Pick out the lines below with "případě" and list them.
━━━ Records for processing ━━━
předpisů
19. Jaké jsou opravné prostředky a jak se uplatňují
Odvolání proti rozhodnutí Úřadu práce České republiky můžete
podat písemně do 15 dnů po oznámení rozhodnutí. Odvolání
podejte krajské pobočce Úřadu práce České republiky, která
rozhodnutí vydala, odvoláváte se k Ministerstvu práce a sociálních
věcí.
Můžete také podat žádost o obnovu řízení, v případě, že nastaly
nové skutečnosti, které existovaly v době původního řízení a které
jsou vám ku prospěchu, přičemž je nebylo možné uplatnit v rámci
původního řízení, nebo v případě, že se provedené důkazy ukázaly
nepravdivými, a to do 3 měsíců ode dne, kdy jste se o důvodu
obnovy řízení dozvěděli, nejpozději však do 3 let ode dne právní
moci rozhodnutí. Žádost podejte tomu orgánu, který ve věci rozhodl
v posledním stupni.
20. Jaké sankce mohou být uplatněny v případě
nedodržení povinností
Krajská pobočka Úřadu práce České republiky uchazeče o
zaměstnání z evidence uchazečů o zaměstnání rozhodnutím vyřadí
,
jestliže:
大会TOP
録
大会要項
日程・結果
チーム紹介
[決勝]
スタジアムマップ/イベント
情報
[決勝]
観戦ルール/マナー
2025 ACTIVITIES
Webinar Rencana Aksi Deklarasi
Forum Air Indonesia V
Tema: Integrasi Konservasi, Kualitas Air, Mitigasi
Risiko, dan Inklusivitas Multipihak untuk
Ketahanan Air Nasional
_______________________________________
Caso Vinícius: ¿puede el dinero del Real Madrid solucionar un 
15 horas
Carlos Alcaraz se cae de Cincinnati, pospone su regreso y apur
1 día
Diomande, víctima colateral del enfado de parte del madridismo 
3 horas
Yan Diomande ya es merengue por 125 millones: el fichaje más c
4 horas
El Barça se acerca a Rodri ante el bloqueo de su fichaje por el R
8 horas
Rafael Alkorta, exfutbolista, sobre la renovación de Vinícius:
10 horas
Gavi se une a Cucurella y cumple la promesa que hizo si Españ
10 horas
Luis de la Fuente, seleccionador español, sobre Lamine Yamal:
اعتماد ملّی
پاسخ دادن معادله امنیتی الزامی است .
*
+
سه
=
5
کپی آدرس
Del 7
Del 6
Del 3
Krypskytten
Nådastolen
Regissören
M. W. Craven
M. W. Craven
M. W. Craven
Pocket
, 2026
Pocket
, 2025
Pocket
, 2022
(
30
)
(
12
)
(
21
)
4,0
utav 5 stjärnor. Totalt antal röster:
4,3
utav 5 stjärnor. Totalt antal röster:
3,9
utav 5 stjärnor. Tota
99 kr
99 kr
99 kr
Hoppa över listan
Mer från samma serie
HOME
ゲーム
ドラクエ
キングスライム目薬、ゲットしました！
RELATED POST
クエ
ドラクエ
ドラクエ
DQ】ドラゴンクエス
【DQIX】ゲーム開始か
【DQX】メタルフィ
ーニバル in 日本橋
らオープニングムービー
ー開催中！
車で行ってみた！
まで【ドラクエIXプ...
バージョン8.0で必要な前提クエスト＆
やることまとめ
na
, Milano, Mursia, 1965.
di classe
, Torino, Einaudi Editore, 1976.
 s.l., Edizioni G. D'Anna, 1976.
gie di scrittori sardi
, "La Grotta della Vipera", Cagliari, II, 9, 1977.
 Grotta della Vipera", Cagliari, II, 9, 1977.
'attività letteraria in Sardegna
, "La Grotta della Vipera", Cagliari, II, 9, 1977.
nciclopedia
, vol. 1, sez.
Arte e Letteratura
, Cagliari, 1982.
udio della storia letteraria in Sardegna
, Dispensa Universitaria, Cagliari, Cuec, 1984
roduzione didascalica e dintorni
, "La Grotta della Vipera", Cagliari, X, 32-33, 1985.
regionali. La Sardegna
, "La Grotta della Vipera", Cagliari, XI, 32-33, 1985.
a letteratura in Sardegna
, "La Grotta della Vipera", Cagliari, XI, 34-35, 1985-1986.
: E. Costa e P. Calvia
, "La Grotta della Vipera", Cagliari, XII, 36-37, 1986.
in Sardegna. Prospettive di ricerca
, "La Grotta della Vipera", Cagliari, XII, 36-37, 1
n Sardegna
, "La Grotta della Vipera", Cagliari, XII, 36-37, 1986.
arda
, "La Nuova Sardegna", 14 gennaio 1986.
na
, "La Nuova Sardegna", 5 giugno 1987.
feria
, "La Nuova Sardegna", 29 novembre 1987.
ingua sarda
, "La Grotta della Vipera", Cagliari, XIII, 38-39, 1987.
━━━
━━━ Records for processing ━━━
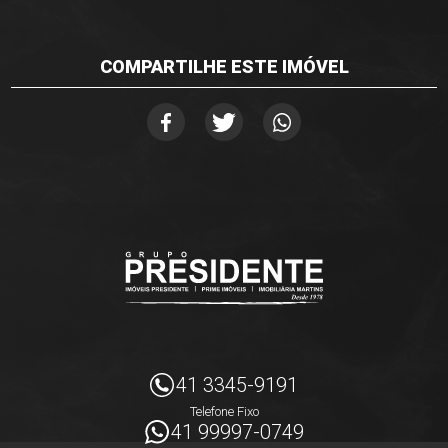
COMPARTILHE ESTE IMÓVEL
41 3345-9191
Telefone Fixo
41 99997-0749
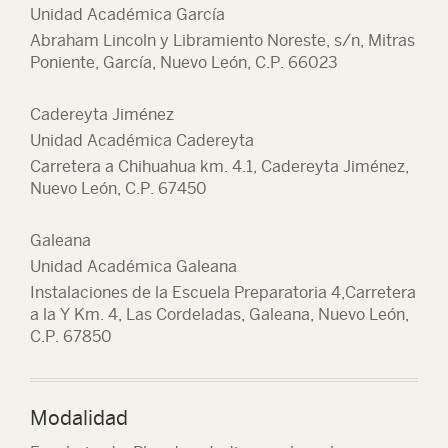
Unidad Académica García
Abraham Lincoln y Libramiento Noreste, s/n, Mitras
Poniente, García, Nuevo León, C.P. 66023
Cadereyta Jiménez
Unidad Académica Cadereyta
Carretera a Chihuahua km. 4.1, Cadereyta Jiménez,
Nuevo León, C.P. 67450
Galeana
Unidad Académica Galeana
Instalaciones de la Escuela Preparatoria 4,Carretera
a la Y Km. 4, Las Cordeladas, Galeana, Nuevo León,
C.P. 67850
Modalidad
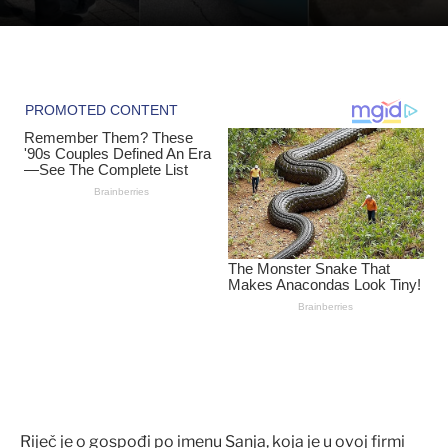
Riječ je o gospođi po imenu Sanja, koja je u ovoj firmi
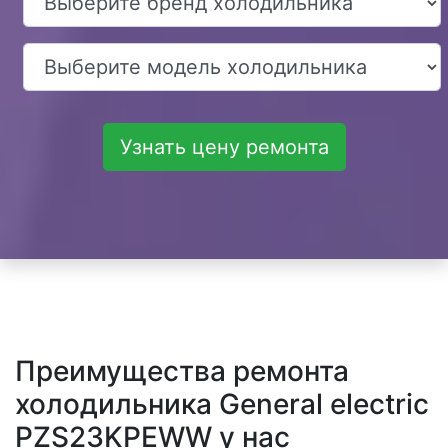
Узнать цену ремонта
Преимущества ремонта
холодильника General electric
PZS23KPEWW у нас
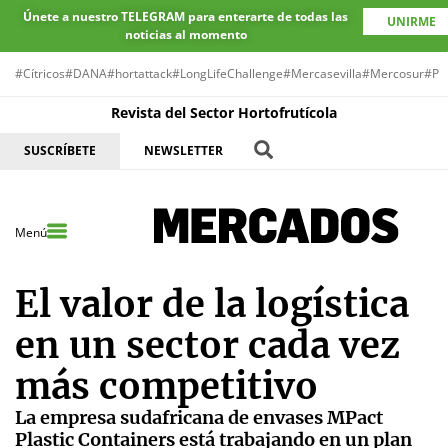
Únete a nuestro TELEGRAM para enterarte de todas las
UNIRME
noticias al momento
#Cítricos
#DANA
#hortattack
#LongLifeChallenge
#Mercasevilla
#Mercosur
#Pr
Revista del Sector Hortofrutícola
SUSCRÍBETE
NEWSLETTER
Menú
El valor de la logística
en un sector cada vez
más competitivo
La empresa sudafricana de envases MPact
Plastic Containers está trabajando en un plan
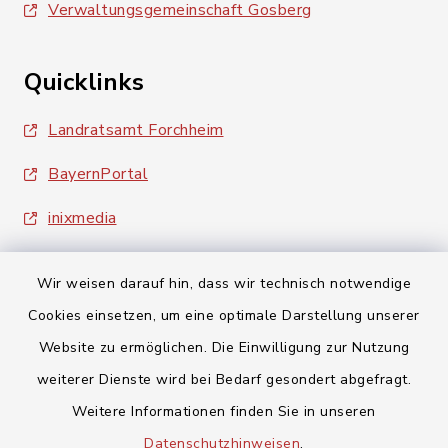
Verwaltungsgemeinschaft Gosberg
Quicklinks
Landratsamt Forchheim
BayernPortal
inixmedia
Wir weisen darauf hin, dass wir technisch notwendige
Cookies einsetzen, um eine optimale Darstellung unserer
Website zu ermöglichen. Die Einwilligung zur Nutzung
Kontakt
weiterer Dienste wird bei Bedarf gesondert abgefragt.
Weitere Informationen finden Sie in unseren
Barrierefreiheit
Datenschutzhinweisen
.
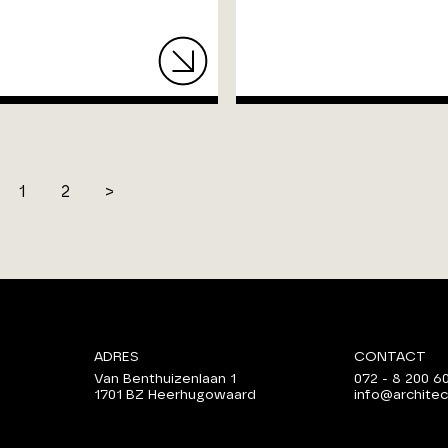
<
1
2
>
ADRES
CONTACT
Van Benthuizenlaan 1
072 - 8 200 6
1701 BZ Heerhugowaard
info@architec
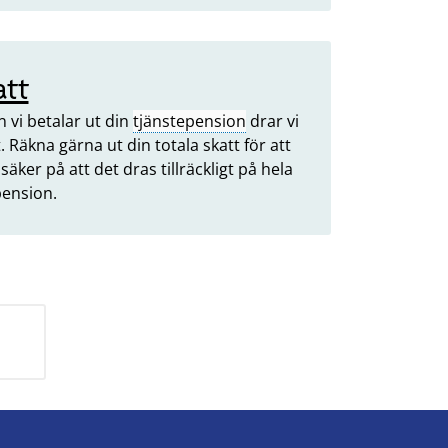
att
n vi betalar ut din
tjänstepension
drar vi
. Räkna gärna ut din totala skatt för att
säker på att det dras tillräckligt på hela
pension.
━━━
━━━ Records for processing ━━━
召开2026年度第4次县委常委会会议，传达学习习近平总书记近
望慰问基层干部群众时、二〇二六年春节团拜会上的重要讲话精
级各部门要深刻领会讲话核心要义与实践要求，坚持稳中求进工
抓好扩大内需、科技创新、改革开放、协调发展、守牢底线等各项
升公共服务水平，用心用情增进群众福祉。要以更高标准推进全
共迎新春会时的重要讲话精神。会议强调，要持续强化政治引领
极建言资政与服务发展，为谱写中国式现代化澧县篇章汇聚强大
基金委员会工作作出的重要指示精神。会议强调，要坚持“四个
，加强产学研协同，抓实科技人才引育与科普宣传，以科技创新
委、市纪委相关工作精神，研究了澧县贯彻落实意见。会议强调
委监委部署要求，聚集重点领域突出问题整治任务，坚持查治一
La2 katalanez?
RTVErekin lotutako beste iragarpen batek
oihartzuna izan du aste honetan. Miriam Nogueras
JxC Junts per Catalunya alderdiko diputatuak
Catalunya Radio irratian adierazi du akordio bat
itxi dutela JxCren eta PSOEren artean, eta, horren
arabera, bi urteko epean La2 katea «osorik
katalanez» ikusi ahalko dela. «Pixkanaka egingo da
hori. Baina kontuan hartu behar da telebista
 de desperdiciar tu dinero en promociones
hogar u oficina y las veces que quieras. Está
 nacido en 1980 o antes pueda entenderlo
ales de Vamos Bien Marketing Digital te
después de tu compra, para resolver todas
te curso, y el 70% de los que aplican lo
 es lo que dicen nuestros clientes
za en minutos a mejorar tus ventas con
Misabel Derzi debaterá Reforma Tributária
━━━
[Output of the exercise]
Můžete také podat žádost o obnovu řízení, v případě, že nastaly
původního řízení, nebo v případě, že se provedené důkazy ukázaly
20. Jaké sankce mohou být uplatněny v případě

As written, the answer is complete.